You can divide each row by it's sum like this:

>>> row_start_stop = np.lib.stride_tricks.as_strided(counts.indptr, 
                                                     shape=(counts.shape[0], 2),
                                                     strides=2*counts.indptr.strides)
>>> for start, stop in row_start_stop:   
...    row = counts.data[start:stop]
...    row /= row.sum()
>>> counts.todense()
matrix([[ 0.33333333,  0.        ,  0.66666667],
        [ 0.        ,  0.        ,  1.        ],
        [ 0.26666667,  0.33333333,  0.4       ]])

Answer 2

Edit

@MSeifert answer is much more efficient, and that should be the proper way of doing. I think writing counts[i, :] implies some column slicing is done which I didn't realize. The documentation explicitly says those are really inefficient operations on csr_matrix. Way have indeed a good example of that.

Answer

The doc says row slicing is efficient, I think you should do

for i in range(counts.shape[0]):
    counts[i,:] /= counts[i,:].sum()

This way you edit your matrix in place, it stays sparse and you don't have to use vstack. I'm not sure it is the most efficient operation, but at least you should not have memory issues, and there is no slow down effect as the rows are being computed:

import time()
s = time.time()
for i in range(counts.shape[0]):
    counts[i, :] /= (counts[i, :].sum() + 1)
    if i % 1000 == 0:
        e = time.time()
        if i > 0:
            print i, e-s
        s = time.time()

Performances:

1000 6.00199794769 2000 6.02894091606 3000 7.44459486008 4000 7.10011601448 5000 6.16998195648 6000 7.79510307312 7000 7.00139117241 8000 7.37821507454 9000 7.28075814247 ...
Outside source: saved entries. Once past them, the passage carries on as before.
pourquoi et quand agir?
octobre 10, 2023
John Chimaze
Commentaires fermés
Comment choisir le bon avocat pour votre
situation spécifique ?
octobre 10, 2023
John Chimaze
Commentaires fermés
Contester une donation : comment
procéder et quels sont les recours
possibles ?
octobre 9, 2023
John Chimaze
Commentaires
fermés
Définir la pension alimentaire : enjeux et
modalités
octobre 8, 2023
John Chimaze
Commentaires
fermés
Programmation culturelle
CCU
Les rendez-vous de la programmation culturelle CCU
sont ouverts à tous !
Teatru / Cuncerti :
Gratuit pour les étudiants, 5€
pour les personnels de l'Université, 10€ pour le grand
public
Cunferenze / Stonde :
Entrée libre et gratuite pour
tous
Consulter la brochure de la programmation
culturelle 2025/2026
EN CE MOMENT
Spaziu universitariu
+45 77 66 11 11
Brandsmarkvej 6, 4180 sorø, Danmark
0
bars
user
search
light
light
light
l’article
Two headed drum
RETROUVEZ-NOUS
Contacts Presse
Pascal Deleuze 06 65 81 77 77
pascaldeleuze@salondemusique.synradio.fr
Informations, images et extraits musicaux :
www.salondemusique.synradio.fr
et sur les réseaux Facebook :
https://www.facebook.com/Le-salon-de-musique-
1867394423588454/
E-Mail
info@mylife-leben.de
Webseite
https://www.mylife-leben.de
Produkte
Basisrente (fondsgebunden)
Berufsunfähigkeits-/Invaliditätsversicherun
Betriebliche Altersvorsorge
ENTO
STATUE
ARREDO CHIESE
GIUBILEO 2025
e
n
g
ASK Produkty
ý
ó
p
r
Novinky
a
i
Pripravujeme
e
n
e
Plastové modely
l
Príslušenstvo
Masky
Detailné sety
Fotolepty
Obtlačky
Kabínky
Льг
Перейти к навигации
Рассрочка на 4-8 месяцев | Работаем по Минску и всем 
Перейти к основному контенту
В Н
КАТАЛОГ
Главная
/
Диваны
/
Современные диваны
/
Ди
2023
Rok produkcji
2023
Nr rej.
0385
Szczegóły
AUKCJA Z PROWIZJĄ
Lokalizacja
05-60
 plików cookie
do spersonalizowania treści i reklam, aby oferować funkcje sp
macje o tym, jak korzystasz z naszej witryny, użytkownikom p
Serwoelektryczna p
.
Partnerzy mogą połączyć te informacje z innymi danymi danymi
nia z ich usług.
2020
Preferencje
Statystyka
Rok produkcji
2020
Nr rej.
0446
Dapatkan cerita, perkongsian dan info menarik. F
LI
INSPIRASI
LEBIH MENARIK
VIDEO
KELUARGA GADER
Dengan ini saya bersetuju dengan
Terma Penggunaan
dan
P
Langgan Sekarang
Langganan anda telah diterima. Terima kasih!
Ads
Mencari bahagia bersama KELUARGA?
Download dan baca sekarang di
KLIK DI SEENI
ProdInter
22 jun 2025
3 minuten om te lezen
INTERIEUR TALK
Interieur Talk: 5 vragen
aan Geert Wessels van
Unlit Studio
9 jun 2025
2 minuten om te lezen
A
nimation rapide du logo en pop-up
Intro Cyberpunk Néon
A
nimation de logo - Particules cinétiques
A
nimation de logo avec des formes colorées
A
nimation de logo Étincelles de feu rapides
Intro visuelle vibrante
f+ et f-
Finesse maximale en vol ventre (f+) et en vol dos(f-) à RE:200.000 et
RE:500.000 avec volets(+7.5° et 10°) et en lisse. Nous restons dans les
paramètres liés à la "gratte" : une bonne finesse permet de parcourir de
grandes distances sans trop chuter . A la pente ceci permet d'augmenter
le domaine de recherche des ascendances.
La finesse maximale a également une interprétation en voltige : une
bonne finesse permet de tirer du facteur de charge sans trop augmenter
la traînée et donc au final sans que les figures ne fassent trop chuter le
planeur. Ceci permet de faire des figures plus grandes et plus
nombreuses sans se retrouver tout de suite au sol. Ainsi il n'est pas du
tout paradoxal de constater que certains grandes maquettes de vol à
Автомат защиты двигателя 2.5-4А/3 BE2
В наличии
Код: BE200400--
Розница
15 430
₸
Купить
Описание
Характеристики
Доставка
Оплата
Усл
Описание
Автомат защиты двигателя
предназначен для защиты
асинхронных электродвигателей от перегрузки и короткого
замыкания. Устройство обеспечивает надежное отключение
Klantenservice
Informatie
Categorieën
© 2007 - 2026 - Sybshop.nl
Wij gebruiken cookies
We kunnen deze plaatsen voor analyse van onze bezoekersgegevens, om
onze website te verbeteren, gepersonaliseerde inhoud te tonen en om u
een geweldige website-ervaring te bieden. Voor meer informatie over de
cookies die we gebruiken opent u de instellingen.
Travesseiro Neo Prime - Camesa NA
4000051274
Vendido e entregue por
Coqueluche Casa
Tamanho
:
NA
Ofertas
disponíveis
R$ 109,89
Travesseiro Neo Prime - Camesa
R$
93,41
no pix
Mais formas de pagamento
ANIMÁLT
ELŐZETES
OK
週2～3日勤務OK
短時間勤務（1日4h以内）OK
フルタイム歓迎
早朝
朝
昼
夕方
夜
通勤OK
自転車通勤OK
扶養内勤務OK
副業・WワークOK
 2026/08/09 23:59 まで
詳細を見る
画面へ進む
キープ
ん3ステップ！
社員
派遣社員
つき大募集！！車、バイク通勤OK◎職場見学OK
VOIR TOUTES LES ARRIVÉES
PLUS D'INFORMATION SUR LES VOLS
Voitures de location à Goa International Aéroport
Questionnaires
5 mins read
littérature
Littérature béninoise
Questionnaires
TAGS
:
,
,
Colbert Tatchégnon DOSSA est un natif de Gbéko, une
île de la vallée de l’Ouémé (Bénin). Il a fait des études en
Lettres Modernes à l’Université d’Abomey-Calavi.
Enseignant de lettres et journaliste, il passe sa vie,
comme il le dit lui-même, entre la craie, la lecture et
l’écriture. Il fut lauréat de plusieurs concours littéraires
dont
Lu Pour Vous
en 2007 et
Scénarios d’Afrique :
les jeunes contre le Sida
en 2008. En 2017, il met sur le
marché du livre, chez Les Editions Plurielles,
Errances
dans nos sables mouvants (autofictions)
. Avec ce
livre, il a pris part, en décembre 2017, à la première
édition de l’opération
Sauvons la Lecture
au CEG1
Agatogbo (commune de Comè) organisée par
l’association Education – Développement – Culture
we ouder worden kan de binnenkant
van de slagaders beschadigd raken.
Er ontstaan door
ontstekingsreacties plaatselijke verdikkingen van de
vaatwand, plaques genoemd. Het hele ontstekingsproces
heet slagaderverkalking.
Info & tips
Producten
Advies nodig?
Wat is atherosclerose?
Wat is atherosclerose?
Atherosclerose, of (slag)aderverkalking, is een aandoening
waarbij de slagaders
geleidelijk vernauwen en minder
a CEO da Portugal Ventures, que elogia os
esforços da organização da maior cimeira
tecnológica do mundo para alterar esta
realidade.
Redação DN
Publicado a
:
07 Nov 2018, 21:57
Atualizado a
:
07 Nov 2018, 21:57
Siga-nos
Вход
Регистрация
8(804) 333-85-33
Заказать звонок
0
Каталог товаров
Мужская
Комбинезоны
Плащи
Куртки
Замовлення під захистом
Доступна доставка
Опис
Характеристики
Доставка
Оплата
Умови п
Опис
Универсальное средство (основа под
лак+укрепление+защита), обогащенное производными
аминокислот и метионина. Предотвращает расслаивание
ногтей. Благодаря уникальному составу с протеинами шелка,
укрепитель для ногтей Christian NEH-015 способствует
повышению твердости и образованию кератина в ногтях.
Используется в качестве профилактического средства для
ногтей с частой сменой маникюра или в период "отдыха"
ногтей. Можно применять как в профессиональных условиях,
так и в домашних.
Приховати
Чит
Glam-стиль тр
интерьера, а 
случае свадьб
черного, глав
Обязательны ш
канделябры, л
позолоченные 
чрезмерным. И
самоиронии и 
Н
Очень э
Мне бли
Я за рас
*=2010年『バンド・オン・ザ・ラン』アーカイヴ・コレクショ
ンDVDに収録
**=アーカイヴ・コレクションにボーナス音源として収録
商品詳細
Performances for MSeifert's answer:

row_start_stop = np.lib.stride_tricks.as_strided(counts.indptr, shape=(counts.shape[0], 2),
                                                 strides=2*counts.indptr.strides)
for i, (start, stop) in enumerate(row_start_stop):
    row = counts.data[start:stop]
    row /= row.sum()
    if i % 1000 == 0:
        e = time.time()
        if i > 0:
            print i,e-s
        s = time.time()

1000 0.00735783576965 2000 0.0108380317688 3000 0.0102109909058 4000 0.0131571292877 5000 0.00670218467712 6000 0.00608897209167 7000 0.00663685798645 8000 0.0164499282837 9000 0.0061981678009 ... As to why using vstack is slow, @MSeifert answer is great.